■ SUPPLIED MATERIAL
____
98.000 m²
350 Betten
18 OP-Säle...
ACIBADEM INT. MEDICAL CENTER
____
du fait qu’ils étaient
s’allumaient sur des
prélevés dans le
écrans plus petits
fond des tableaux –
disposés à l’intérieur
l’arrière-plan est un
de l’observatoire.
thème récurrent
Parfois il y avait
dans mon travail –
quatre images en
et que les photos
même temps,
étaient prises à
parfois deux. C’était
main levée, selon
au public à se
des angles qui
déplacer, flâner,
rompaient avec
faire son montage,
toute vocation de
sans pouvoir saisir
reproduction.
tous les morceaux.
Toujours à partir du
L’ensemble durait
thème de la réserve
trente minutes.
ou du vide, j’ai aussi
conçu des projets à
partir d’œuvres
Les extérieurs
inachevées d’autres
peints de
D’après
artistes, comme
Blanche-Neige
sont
____
■ EXERCISE DIRECTIONS
Read the entries and select each line where the word "thème" is found.

■ RESULT FOR THIS EXERCISE
thème récurrent
thème de la réserve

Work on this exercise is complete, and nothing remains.